Hadoop FS (deprecated)

Supported pipeline types:
  • Data Collector

The Hadoop FS origin reads data from the Hadoop Distributed File System (HDFS), Amazon S3, or other file systems using the Hadoop FileSystem interface. For information about supported versions, see Supported Systems and VersionsSupported Systems and Versions in the Data Collector documentation.
Important: This stage is deprecated along with cluster pipelines, and may be removed in a future release. StreamSets recommends using StreamSets Transformer instead. For more information, see the Transformer documentationTransformer documentation.
Use this origin only in pipelines configured for one of the following cluster modes:
Cluster batch mode
Cluster batch mode pipelines use a Hadoop FS origin and run on a Cloudera distribution of Hadoop (CDH) or Hortonworks Data Platform (HDP) cluster to process data from HDFS, Amazon S3, or other file systems using the Hadoop FileSystem interface.
Cluster EMR batch mode
Cluster EMR batch mode pipelines use a Hadoop FS origin and run on an Amazon EMR cluster to process data from Amazon S3.
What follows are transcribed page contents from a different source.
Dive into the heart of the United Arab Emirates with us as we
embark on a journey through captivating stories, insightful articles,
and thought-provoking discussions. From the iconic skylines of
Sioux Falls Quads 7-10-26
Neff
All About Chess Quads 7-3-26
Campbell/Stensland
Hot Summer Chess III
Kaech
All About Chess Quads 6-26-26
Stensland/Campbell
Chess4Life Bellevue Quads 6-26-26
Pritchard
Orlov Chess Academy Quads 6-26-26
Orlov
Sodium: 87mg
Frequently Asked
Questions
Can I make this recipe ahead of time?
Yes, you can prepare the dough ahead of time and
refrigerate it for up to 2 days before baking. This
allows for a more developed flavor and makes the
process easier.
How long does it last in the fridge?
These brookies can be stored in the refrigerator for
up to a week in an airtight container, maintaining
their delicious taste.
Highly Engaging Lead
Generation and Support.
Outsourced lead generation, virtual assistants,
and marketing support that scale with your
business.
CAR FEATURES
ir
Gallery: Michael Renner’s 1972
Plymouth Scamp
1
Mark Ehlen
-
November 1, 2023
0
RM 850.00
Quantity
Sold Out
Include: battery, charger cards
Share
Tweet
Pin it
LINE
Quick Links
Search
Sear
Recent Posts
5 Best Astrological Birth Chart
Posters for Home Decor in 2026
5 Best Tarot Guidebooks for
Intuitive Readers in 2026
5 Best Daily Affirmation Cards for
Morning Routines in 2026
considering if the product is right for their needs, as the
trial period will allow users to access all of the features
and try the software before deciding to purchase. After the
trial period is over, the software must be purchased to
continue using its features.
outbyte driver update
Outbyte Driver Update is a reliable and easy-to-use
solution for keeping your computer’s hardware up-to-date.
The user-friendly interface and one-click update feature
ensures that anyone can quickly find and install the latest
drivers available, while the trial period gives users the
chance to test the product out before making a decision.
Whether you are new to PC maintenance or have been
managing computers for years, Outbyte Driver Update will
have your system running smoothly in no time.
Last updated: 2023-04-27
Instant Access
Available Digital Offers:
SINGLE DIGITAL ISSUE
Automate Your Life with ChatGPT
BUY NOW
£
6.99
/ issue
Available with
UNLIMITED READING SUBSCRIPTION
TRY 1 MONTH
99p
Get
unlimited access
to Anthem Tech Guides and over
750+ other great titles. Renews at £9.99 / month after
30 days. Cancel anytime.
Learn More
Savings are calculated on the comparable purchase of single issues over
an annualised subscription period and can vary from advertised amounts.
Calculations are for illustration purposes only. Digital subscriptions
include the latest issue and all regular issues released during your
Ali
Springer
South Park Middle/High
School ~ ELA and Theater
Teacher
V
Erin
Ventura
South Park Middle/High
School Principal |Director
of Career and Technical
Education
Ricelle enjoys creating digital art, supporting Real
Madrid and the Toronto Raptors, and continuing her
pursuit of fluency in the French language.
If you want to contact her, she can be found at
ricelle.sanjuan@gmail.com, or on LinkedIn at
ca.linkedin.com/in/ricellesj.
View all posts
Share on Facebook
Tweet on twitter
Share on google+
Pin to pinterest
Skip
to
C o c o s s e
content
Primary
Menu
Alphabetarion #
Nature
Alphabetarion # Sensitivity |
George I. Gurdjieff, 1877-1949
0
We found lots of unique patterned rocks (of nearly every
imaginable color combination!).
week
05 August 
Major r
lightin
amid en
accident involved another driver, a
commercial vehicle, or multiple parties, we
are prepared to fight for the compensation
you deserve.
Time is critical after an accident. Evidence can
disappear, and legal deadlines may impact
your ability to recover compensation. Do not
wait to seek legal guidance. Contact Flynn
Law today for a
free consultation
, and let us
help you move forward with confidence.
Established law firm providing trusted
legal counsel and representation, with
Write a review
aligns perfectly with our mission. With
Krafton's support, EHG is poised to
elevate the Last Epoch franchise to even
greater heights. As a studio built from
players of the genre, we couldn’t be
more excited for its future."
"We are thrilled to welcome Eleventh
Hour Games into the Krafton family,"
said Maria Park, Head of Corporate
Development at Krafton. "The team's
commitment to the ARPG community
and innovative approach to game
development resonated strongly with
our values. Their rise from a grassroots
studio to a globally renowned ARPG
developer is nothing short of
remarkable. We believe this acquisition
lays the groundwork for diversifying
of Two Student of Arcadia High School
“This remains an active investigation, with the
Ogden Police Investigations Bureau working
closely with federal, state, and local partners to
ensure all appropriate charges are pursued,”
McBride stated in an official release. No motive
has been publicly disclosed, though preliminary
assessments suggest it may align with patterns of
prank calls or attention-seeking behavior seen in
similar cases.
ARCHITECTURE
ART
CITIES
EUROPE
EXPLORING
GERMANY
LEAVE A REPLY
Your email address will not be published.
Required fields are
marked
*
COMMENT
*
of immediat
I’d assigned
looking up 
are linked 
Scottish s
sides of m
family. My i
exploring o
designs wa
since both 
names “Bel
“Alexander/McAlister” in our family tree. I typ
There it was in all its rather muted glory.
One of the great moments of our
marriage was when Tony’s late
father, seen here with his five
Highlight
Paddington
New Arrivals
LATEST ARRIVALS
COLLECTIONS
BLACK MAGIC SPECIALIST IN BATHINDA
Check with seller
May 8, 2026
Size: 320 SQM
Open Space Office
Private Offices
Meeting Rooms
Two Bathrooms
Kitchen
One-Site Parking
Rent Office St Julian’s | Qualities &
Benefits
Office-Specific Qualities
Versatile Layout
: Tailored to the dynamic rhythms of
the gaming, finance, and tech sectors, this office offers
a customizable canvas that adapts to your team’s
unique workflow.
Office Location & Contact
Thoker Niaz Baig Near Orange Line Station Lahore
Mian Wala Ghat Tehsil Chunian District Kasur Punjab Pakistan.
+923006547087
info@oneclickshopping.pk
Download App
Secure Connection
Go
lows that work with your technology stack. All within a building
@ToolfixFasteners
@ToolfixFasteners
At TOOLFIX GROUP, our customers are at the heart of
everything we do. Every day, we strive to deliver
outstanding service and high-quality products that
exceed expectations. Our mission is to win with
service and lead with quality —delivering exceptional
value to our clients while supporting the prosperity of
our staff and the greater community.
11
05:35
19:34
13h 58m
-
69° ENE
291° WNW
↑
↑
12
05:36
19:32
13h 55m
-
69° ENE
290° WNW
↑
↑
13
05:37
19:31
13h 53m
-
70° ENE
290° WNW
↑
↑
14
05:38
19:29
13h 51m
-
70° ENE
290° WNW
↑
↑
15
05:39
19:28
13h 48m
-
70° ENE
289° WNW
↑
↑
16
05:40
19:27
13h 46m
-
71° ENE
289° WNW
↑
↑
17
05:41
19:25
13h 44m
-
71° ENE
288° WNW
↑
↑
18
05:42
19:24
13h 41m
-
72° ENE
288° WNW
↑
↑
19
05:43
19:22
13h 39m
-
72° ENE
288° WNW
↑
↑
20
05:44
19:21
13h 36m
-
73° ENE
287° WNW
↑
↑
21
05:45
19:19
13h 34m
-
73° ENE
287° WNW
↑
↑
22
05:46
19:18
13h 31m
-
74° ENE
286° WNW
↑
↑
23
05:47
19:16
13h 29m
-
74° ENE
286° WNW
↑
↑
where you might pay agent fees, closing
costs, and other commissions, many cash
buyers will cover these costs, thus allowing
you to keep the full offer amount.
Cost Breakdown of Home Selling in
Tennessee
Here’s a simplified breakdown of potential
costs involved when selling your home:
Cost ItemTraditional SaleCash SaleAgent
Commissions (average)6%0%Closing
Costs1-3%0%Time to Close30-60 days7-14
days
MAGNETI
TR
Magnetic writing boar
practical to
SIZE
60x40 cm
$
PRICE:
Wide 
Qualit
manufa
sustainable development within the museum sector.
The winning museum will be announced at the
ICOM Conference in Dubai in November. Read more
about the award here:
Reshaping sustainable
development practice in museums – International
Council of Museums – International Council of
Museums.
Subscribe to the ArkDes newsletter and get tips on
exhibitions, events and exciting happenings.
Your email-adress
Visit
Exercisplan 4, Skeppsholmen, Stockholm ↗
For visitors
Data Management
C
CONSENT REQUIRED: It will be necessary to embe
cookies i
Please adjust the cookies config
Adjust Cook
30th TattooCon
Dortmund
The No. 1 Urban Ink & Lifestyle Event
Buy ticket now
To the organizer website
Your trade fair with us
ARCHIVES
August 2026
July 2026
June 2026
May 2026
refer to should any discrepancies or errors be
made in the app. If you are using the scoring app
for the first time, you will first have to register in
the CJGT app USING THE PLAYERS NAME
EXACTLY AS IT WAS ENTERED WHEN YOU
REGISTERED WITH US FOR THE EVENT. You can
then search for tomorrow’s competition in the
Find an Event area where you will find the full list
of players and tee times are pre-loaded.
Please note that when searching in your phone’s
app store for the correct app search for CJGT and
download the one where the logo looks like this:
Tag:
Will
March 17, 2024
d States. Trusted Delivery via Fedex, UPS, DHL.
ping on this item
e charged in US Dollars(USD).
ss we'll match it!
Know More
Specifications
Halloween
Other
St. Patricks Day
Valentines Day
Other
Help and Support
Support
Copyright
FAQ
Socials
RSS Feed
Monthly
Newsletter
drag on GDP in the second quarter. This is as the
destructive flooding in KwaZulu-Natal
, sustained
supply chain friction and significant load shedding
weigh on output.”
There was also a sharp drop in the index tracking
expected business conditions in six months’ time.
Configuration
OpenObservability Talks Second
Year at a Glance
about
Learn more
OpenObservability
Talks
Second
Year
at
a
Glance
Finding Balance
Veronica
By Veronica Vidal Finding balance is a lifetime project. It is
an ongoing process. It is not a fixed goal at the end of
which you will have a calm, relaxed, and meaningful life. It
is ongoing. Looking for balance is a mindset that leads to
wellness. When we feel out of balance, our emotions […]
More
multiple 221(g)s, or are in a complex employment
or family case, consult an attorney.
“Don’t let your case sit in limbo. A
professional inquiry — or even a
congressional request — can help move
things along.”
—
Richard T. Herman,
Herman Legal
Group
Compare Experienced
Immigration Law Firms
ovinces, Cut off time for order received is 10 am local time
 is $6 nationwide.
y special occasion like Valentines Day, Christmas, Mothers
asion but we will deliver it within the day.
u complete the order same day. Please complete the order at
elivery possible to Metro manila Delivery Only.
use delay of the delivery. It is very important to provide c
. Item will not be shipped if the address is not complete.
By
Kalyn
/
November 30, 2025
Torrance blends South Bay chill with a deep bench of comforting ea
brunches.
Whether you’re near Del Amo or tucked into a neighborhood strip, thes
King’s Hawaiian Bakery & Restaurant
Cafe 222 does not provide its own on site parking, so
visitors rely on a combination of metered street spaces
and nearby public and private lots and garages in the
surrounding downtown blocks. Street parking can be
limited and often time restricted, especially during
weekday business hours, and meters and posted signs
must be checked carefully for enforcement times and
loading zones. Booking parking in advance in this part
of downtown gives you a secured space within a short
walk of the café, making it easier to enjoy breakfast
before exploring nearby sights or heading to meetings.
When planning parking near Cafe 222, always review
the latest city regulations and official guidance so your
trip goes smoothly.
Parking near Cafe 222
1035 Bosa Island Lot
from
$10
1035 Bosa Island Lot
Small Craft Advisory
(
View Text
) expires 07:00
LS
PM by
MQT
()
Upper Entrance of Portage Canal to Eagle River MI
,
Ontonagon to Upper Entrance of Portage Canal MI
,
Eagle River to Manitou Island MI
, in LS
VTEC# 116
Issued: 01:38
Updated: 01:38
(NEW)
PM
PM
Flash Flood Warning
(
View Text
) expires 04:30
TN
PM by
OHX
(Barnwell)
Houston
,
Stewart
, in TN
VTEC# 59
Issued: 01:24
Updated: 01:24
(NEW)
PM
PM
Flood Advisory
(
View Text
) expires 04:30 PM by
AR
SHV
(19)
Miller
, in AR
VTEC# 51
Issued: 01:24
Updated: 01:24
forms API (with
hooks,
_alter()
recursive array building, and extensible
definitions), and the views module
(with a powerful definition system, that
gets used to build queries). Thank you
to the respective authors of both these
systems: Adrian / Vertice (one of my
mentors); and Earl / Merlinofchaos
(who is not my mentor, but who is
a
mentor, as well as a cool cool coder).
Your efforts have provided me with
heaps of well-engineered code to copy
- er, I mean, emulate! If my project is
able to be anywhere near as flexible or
For more information about cluster pipelines, see Cluster Pipelines (deprecated). To read from HDFS in standalone execution mode, use the Hadoop FS Standalone origin.

When you configure the Hadoop FS origin, you specify the input path and data format for the data to be read. You can configure the origin to read from all subdirectories and to generate a single record for records that include multiple objects.

The origin reads compressed data based on file extension for all Hadoop-supported compression codecs.

When necessary, you can enable Kerberos authentication. You can also specify a Hadoop user to impersonate, define a Hadoop configuration file directory, and add Hadoop configuration properties as needed.

The Hadoop FS origin generates record header attributes that enable you to use the origins of a record in pipeline processing.